Notwendig seien zudem gesetzlich fixierte Überprüfungsmechanismen, so Frank Schwabe. "Wir brauchen ein Klimaschutzgesetz in Deutschland – der Umweltminister scheint das auch so zu sehen." Bestätigen konnte Norbert Röttgen (CDU) diese Aussage zwar nicht, weil er gar nicht erst anwesend war. Dafür spricht allerdings ein Papier aus seinem Hause, das Klimaretter.info vorliegt.
Man werde "analog zum britischen Climate Change Act ein Klimaschutzgesetz verabschieden", heißt es darin. Die Wirtschaft erhalte damit einen "verlässlichen Planungshorizont". Konkrete Ziele sind darin auch benannt: 40 Prozent Kohlendioxidreduktion bis 2020, 55 Prozent bis 2030, 70 Prozent bis 2040 und 85 Prozent bis 2050 gegenüber dem Basisjahr 1990. Übrig geblieben ist einzig das Energiekonzept, in dem die Handschrift Röttgens nach Intervention insbesondere von Wirtschafts- und Verkehrsministerium kaum noch zu erkennen ist.
Die Bundesregierung plant nun eine Kohlendioxid-Reduktion bis zum Jahr 2050 um 80 Prozent. Der SPD ist das nicht genug. In ihrem Entwurf für ein Klimaschutzgesetz, für dessen Ausarbeitung sowohl die britische Botschaft als auch der Leiter des Potsdam-Institut für Klimafolgenforschung (PIK), Hans Joachim Schellnhuber, Empfehlungen abgaben, fordert sie eine Kohlendioxidminderung um 95 Prozent gegenüber 1990. Schellnhuber ist übrigens auch wissenschaftlicher Chefberater von Kanzlerin Angela Merkel (CDU) in Sachen Klimawandel.
Die Linke fordert in ihrem Entwurf für ein Klimaschutzgesetz mehr Klimagerechtigkeit. "Wir müssen den globalen Süden entschädigen", sagte Eva Bulling-Schröter, weshalb der Gesetzentwurf Transfergelder in Entwicklungsländer vorsehe. Sie kritisierte die Entscheidung von Entwicklungsminister Dirk Niebel (FDP), Gelder für das Regenwaldschutzprojekt Yasuní in Ecuador zu streichen. "Als die ecuadorianische Umweltministerin in Berlin war, hat Niebel sie nicht einmal empfangen, sondern schickte einen seiner Abteilungsleiter."
Dött macht dicht
Die umweltpolitische Sprecherin der Unionsfraktion, Marie-Luise Dött, war zwar anwesend, wollte sich aber offensichtlich der Kritik aus den Reihen der Opposition nicht stellen. Dött war heftig dafür kritisiert worden, dass sie auf einer Veranstaltung von Klima-Skeptikern gesagt hatte, der Klimaschutz sei eine Ersatzreligion. Die Ausführungen eines bekannten Klimaskeptikers nannte sie "sehr aufschlussreich". Anschließend war sie in der vergangenen Woche als umweltpolitische Sprecherin der Unionsfraktion wiedergewählt worden.

Frank Schwabe, klimapolitischer Sprecher der SPD-Bundestagsfraktion, zitiert aus einem internen Papier des Bundesumweltministeriums und zeigt: Auch Norbert Röttgen (CDU) wollte ein Klimaschutzgesetz. (Foto: bundestag.de)

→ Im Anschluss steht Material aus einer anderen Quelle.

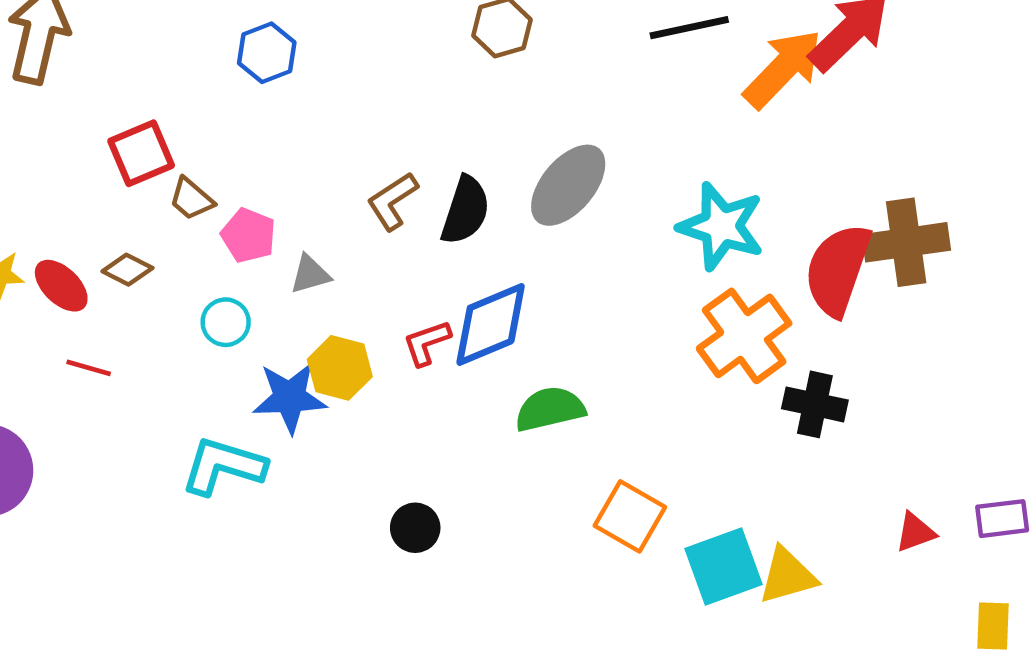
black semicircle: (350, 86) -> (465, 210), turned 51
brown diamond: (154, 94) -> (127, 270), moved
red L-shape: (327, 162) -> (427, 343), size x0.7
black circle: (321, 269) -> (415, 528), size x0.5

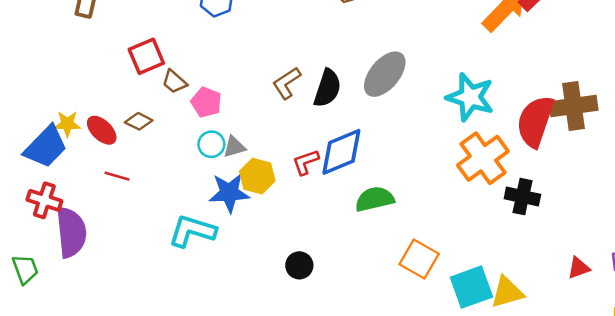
gray triangle: (310, 274) -> (234, 147), moved
cyan circle: (226, 322) -> (211, 144), moved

"Man kann auch behaupten, dass die Kinder vom Klapperstorch kommen – aber so jemanden sollte man nicht zum Leiter der gynäkologischen Abteilung machen", sagte Frank Schwabe. "Frau Dött ist Ihre umweltpolitische Sprecherin. Ihre Sprecherin hält es für Quatsch, zu sagen, dass der Klimawandel menschengemacht ist – wenn Sie hier nicht widersprechen, dann ist das wohl auch Ihrer aller Position", sagte Schwabe in Richtung der Unionsbänke.

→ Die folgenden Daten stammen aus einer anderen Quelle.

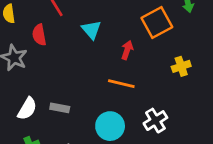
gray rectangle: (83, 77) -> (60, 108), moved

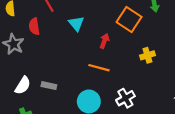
orange square: (157, 22) -> (129, 19), turned -30

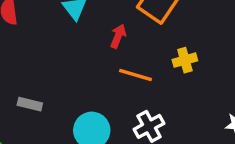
orange line: (99, 68) -> (136, 75), moved

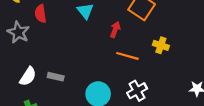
yellow cross: (185, 60) -> (161, 45), turned 35

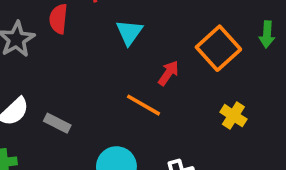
orange line: (127, 56) -> (144, 105), moved

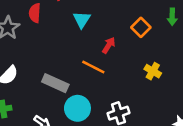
orange square: (218, 48) -> (141, 27), size x0.7
gray rectangle: (57, 123) -> (55, 83), moved, size x1.5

Die wollten Dött nicht zum Thema machen. Personalfragen der CDU wolle er nicht kommentieren, sagte Michael Kauch, umweltpolitischer Sprecher der FDP-Fraktion. Die Fraktionsmeinung sei klar und deutlich formuliert und könne nachgelesen werden, erklärte Andreas Jung, Abgeordneter der CDU-Fraktion und Mitglied des Umweltausschusses. "Es ist unbestritten und unbestreitbar, dass es einen menschengemachten Klimawandel gibt." Seltsam nur, wenn die umweltpolitische Position einer Partei nicht mit der ihrer umweltpolitischen Sprecherin übereinstimmt.